EXCERPTED DATA —
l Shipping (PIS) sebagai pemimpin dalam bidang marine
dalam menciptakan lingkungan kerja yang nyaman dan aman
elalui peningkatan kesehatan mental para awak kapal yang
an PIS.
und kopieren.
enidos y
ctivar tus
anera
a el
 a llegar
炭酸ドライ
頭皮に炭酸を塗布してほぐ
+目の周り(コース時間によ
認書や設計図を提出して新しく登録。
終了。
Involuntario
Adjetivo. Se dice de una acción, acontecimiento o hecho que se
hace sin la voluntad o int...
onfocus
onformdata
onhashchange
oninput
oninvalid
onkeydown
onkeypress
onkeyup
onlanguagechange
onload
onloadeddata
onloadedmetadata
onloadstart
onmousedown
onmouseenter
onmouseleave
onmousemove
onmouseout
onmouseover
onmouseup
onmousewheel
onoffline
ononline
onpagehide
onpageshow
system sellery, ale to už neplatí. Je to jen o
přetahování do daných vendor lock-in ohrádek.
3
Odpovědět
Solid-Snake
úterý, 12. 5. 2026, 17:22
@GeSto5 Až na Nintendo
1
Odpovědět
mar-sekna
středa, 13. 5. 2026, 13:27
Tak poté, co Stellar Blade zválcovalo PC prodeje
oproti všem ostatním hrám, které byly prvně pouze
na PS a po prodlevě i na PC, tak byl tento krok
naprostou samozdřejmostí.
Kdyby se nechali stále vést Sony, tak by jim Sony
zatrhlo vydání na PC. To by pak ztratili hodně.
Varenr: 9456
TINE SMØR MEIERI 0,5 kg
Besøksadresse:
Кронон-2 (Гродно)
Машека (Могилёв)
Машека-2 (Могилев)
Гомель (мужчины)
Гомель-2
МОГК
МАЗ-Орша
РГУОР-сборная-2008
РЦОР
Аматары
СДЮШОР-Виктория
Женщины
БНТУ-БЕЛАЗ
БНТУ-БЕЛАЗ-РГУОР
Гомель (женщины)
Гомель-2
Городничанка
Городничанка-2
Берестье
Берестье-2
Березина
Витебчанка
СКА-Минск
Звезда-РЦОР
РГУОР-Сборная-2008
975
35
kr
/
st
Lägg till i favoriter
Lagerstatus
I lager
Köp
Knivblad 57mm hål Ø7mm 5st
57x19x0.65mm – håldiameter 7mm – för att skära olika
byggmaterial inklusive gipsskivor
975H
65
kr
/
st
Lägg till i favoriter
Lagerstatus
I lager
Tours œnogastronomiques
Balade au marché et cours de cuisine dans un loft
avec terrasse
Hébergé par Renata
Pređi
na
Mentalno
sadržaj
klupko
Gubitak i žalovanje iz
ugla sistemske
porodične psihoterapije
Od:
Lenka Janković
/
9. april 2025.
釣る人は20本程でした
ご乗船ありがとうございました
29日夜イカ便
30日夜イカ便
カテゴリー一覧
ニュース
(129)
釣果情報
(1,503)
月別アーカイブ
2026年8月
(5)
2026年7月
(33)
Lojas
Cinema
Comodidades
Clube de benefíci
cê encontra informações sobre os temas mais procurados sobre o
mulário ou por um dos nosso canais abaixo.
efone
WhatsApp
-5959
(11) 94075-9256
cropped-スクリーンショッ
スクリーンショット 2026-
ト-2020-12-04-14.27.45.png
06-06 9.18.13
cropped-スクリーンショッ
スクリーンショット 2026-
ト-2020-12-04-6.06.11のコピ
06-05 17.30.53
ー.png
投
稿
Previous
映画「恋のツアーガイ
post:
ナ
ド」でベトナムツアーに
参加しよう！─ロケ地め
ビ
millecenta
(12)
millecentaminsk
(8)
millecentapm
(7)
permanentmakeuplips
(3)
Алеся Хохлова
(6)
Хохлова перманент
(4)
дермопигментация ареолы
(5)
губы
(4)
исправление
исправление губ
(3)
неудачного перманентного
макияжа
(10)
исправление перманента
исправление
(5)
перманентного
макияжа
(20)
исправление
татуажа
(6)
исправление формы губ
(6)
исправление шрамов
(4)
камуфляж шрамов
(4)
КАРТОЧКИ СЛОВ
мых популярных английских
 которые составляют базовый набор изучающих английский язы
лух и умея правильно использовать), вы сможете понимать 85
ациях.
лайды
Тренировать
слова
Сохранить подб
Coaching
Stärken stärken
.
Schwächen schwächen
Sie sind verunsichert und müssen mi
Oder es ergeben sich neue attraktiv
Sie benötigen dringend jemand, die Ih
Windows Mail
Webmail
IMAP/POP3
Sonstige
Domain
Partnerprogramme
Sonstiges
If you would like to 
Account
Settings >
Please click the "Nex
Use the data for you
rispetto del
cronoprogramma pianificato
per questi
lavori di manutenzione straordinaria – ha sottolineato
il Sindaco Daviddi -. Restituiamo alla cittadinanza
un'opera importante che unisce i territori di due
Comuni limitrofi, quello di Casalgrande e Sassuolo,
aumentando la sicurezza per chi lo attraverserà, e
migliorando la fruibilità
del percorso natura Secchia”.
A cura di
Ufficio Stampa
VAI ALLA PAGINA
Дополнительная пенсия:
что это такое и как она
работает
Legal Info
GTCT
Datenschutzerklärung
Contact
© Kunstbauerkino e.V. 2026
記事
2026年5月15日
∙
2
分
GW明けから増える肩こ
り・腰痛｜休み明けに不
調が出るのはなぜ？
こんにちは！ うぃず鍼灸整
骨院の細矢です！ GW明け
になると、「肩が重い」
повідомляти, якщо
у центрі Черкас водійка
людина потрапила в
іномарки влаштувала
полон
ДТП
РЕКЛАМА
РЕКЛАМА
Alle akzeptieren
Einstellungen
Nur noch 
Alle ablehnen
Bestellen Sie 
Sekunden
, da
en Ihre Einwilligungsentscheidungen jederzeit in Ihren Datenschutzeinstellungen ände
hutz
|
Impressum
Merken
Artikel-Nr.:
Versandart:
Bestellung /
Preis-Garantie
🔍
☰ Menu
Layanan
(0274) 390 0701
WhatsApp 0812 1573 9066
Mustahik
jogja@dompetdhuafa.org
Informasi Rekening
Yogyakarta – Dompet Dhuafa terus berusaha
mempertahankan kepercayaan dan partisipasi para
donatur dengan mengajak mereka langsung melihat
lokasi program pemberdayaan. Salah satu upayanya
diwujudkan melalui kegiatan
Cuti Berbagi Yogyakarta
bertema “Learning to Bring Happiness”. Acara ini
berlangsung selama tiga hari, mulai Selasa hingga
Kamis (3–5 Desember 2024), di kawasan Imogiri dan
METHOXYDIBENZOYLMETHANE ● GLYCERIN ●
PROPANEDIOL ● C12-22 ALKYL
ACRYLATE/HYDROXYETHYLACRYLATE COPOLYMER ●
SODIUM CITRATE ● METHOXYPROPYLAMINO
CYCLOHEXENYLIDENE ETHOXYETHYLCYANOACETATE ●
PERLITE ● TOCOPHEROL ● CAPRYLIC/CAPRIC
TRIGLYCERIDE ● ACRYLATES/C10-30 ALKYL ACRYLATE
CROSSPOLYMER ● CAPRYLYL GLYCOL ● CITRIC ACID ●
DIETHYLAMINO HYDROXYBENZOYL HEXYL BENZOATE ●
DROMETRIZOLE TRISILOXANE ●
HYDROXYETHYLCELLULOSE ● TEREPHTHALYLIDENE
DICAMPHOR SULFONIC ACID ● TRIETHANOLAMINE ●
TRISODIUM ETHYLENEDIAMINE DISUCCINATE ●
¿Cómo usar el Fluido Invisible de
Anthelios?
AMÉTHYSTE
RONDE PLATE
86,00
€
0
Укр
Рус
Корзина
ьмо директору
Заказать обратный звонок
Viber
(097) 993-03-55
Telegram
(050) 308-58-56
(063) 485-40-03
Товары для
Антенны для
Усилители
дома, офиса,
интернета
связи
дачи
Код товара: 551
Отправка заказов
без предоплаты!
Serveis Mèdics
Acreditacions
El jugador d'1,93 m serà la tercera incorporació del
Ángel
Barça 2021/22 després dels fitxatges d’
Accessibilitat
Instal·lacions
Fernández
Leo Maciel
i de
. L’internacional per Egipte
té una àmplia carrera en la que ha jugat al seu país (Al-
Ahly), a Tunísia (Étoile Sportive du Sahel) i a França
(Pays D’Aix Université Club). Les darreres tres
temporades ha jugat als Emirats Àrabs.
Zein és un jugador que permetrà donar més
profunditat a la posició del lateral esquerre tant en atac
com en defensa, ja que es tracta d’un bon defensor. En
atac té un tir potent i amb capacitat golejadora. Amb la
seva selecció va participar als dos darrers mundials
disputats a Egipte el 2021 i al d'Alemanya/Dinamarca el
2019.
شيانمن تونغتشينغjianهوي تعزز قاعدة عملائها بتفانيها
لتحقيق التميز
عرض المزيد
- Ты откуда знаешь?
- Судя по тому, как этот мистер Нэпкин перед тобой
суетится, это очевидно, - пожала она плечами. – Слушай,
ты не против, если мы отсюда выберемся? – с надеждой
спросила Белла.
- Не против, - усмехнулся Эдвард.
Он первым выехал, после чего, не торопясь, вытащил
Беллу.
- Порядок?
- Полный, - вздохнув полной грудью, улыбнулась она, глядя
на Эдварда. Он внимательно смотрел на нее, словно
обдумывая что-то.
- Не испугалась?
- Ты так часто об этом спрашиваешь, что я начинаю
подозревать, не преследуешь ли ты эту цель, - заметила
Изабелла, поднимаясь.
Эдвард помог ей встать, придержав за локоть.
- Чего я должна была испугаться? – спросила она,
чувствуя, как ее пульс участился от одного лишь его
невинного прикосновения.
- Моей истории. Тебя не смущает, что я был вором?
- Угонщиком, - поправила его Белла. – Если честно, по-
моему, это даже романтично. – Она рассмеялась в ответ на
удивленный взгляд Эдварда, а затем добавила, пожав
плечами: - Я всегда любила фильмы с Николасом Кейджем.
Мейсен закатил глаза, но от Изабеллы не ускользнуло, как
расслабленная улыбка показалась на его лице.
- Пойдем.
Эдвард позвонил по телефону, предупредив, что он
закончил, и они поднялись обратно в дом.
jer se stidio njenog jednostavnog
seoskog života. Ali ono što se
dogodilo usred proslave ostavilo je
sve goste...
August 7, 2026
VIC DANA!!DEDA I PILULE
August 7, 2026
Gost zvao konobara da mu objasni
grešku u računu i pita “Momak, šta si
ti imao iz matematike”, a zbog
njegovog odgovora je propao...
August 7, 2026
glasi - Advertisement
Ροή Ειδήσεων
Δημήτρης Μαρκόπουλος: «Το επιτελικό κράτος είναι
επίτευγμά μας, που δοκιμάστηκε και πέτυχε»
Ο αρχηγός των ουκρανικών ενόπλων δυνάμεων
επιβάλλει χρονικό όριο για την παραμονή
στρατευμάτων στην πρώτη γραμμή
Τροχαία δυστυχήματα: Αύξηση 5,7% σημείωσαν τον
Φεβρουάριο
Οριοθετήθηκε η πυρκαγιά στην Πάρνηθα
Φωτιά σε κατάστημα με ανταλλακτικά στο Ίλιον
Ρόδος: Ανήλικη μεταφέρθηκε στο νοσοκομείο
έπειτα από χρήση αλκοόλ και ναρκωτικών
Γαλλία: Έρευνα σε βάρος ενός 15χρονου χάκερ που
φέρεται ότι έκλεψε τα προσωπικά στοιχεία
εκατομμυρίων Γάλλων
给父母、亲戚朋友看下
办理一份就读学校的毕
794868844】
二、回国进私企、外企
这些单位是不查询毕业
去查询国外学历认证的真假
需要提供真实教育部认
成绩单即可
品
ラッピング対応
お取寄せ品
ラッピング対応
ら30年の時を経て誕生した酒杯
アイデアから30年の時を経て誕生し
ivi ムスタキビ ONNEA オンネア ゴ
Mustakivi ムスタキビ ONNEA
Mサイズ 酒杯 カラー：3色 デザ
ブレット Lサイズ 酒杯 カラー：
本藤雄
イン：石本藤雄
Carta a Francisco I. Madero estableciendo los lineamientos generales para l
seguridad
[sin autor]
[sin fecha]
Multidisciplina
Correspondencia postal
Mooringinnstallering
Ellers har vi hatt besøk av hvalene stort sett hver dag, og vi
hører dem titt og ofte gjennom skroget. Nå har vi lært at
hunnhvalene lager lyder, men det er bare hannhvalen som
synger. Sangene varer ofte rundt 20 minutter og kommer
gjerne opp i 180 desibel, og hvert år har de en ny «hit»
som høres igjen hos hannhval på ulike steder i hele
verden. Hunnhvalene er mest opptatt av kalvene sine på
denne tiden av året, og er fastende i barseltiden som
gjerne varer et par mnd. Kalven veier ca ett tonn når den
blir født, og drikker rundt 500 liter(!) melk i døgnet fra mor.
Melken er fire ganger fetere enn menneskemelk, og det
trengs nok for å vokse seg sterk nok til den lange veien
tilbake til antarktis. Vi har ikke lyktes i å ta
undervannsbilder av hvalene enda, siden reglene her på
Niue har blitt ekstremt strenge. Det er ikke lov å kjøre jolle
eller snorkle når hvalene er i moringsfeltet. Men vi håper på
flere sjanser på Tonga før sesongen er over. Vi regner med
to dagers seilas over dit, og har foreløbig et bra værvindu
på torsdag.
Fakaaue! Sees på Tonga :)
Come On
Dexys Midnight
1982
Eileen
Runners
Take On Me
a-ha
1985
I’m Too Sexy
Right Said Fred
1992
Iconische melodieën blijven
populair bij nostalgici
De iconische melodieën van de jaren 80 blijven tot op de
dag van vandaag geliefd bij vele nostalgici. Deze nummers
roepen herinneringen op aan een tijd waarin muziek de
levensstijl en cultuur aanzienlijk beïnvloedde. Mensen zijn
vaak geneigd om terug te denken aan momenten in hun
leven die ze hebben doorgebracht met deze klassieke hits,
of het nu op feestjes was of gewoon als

EXERCISE PROMPT —
Edit the records from the start through the line containing "Involuntario": give those lines again with "Shipping" replaced by "Logistics" and everything else unchanged.

SOLUTION FOR THIS TASK —
l Logistics (PIS) sebagai pemimpin dalam bidang marine
dalam menciptakan lingkungan kerja yang nyaman dan aman
elalui peningkatan kesehatan mental para awak kapal yang
an PIS.
und kopieren.
enidos y
ctivar tus
anera
a el
 a llegar
炭酸ドライ
頭皮に炭酸を塗布してほぐ
+目の周り(コース時間によ
認書や設計図を提出して新しく登録。
終了。
Involuntario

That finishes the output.